(Stored data)

▶

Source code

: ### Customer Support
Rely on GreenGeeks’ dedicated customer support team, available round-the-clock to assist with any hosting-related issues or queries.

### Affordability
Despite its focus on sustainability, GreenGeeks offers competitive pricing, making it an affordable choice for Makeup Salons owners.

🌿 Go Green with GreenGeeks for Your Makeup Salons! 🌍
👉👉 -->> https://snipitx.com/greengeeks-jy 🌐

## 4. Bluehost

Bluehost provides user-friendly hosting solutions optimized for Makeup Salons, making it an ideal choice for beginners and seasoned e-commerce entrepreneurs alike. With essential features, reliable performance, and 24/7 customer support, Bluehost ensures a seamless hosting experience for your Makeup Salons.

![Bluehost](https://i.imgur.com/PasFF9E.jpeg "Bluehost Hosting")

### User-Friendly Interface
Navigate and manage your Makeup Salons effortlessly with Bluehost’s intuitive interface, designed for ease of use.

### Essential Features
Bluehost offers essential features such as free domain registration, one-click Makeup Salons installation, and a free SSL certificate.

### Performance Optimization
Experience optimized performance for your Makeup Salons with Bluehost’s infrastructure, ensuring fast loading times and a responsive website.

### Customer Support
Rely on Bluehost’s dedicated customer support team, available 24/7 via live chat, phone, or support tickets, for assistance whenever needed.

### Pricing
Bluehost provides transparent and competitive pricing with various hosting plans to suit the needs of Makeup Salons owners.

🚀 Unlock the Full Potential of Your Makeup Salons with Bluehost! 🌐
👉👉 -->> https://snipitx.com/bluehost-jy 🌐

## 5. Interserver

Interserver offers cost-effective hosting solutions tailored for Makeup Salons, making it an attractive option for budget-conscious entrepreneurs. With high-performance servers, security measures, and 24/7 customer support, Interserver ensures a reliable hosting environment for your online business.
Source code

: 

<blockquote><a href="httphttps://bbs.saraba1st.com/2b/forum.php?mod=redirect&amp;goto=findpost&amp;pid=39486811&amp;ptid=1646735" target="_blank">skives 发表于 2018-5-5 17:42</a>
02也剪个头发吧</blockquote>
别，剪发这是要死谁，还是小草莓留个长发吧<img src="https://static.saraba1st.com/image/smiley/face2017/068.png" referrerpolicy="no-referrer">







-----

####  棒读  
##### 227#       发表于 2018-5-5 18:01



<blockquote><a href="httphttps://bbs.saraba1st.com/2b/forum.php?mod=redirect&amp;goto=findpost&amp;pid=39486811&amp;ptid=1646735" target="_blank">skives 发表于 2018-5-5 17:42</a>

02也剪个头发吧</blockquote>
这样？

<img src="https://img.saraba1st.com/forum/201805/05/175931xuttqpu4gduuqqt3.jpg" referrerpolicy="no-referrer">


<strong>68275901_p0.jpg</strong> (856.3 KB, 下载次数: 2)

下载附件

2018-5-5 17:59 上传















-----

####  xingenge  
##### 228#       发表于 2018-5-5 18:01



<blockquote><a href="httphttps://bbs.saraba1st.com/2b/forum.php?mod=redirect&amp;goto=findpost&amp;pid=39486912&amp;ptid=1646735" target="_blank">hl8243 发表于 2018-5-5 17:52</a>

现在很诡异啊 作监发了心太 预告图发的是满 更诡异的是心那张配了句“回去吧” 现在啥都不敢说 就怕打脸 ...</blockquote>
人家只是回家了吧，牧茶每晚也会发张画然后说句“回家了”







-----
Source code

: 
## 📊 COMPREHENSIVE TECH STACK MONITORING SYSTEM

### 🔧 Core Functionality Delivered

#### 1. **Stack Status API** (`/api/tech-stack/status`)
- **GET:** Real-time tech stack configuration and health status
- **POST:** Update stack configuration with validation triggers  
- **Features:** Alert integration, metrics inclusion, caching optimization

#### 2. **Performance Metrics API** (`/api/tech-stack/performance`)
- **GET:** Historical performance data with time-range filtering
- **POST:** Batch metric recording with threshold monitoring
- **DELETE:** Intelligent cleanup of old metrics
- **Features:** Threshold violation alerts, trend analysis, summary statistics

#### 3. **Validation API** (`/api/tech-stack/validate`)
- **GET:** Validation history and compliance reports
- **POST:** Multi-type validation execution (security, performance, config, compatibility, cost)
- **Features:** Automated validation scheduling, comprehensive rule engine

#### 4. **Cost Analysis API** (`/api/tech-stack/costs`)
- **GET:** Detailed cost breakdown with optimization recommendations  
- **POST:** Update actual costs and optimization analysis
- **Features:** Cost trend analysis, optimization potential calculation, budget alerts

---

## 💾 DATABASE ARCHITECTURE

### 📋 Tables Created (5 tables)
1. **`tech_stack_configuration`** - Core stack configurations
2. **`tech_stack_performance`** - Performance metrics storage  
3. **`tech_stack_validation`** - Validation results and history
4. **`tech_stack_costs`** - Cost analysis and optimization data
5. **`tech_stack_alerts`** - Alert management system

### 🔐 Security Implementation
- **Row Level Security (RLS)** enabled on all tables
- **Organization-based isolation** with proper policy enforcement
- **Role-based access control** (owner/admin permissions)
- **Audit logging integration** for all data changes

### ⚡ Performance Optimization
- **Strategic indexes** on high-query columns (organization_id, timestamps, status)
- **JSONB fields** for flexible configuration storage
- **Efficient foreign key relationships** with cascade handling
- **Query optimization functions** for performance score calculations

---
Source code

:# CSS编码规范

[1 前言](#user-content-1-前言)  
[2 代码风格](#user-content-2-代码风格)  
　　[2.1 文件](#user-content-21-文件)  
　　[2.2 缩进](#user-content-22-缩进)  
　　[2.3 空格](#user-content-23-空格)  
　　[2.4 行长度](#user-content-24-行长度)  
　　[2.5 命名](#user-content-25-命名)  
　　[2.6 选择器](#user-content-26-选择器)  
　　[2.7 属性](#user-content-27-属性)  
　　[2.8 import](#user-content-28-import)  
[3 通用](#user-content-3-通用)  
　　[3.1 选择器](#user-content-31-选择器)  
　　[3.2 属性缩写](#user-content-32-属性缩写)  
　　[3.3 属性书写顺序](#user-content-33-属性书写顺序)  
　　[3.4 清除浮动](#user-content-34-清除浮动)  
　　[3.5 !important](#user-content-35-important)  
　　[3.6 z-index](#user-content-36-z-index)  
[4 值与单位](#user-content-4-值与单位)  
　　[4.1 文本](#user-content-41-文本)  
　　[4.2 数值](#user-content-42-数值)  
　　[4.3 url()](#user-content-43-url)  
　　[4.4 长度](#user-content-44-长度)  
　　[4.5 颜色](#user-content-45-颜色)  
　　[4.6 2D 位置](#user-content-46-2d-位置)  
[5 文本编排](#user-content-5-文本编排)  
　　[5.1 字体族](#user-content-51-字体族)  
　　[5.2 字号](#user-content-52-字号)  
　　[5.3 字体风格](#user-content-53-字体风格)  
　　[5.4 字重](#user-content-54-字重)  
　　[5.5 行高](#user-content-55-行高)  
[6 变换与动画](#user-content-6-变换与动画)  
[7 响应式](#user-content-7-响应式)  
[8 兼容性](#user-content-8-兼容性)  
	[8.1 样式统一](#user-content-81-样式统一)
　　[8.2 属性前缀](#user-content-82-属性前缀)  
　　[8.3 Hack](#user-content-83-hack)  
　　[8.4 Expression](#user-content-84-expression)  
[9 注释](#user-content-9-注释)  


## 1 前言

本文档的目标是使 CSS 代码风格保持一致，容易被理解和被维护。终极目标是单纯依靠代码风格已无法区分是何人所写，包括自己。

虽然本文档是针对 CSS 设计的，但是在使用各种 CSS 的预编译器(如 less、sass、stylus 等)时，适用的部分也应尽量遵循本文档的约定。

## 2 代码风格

◀

> **PROBLEM REQUIREMENTS**
Read the entries above and find each line holding the word "status". Copy it out.

> **OUTPUT**
#### 1. **Stack Status API** (`/api/tech-stack/status`)
- **GET:** Real-time tech stack configuration and health status
- **Strategic indexes** on high-query columns (organization_id, timestamps, status)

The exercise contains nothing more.